Op 1 december 2016 wordt vanwege het 50-jarig bestaan van NIMA in Bunnik een tijdcapsule begraven met bespiegelingen op de toekomst van het marketingvak en de -functie. Deze bijdrage, gericht aan de marketeer van de toekomst, is verzorgd door de leden van NIMA Community Oost gaat mee ‘aan boord’ en vind je onderstaand. Wil je ook mee de grond in? Reageer onderaan deze post!
Futoroloog Paul Saffo kijkt altijd twee keer zover terug, als dat hij vooruit wil zien. Deze vooruitblik op ‘NIMA, the next fifty’ start daarom honderd jaar geleden. Wie kon zich in 1916 internet voorstellen? De televisie bestond nog niet eens. En het zijn juist die ontwikkelingen, die de ontwikkeling van de marketing bepalen. Productontwikkeling, verkoopactiviteiten en bepalen van behoeften zijn zo oud als de handel zelf. Het is de omgeving die verandert.
#####
Uit te voeren opdrachten:
#1 Geef voor elk van de beweringen (a), (b) en (c) aan of de aangeleverde tekst ermee overeenstemt. Antwoord steeds met ja of nee en citeer letterlijk de woorden uit de tekst die de doorslag geven. (a) De tijdcapsule wordt in Bunnik begraven. (b) In 1916 bestond de televisie al. (c) Volgens de tekst is het vooral de handel zelf die verandert.
#2 Beantwoord de volgende vragen over de aangeleverde tekst, elk antwoord op een eigen regel en gemarkeerd met dezelfde letter.
(a) Op welke datum wordt de tijdcapsule begraven?
(b) Wie hebben deze bijdrage verzorgd?
(c) Hoeveel jaar terug begint de vooruitblik op 'NIMA, the next fifty'?
#3 Herhaal letterlijk het deel van de aangeleverde tekst dat begint bij de woorden "Op 1 december" en stop na de woorden "omgeving die verandert.".
Deze gegevens zijn afkomstig uit een andere bron.

Getranscribeerde paginatekst:
#####
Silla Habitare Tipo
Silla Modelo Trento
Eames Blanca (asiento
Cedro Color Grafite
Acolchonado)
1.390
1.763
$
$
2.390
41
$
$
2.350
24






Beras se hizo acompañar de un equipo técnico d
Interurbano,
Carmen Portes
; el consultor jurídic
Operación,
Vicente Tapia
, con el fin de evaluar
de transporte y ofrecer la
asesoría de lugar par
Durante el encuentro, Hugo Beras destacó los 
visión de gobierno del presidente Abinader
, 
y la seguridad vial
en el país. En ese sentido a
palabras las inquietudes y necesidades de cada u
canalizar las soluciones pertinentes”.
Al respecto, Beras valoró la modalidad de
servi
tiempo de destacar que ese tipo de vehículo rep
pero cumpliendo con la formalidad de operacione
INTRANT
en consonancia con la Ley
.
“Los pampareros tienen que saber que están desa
#####
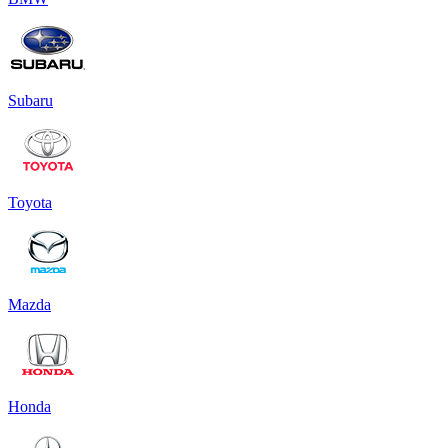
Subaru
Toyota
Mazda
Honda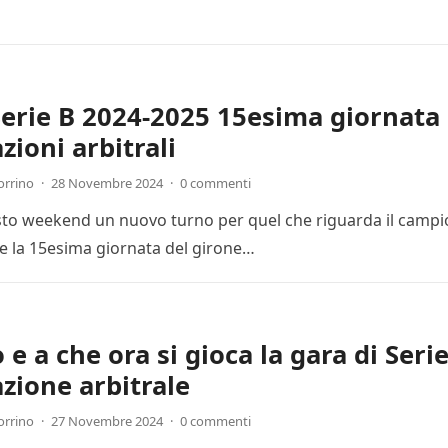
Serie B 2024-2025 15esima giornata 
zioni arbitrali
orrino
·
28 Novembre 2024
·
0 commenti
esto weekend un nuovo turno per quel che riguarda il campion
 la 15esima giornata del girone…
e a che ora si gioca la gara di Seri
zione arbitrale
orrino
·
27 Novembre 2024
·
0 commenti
#####
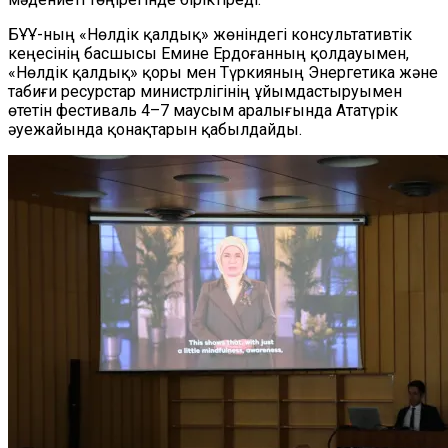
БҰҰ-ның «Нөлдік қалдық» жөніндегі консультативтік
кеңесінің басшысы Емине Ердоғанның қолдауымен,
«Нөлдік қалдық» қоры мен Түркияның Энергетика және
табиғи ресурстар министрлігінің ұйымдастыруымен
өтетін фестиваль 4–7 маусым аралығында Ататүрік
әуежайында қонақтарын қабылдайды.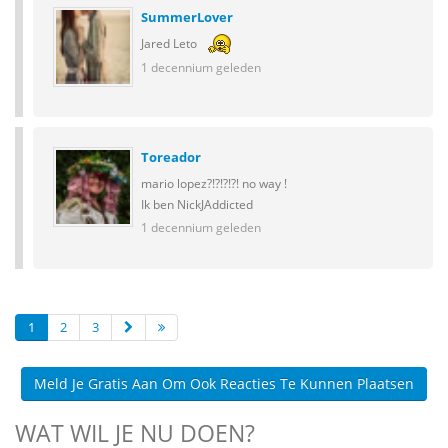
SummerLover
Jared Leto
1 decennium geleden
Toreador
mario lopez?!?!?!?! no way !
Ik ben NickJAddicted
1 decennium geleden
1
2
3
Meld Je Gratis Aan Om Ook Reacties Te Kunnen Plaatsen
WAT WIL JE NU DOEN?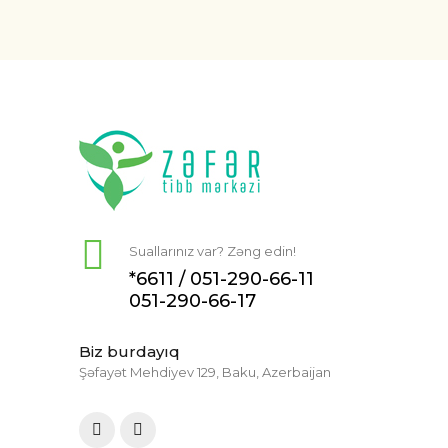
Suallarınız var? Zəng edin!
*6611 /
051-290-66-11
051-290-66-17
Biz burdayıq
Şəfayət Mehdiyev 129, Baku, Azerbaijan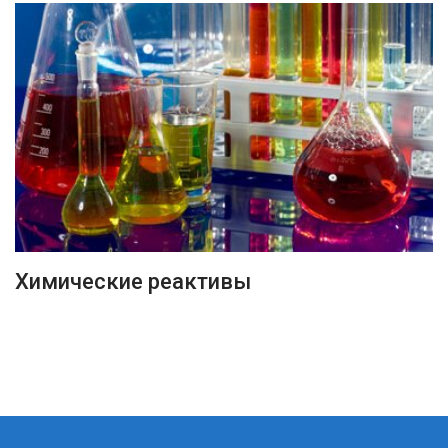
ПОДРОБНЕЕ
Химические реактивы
#####
Antwoorden:
#1
(a) Ja: "in Bunnik een tijdcapsule begraven"
(b) Nee: "De televisie bestond nog niet eens."
(c) Nee: "Het is de omgeving die verandert."

#2
(a) Op 1 december 2016.
(b) De leden van NIMA Community Oost.
(c) Honderd jaar.

#3
Op 1 december 2016 wordt vanwege het 50-jarig bestaan van NIMA in Bunnik een tijdcapsule begraven met bespiegelingen op de toekomst van het marketingvak en de -functie. Deze bijdrage, gericht aan de marketeer van de toekomst, is verzorgd door de leden van NIMA Community Oost gaat mee ‘aan boord’ en vind je onderstaand. Wil je ook mee de grond in? Reageer onderaan deze post!
Futoroloog Paul Saffo kijkt altijd twee keer zover terug, als dat hij vooruit wil zien. Deze vooruitblik op ‘NIMA, the next fifty’ start daarom honderd jaar geleden. Wie kon zich in 1916 internet voorstellen? De televisie bestond nog niet eens. En het zijn juist die ontwikkelingen, die de ontwikkeling van de marketing bepalen. Productontwikkeling, verkoopactiviteiten en bepalen van behoeften zijn zo oud als de handel zelf. Het is de omgeving die verandert.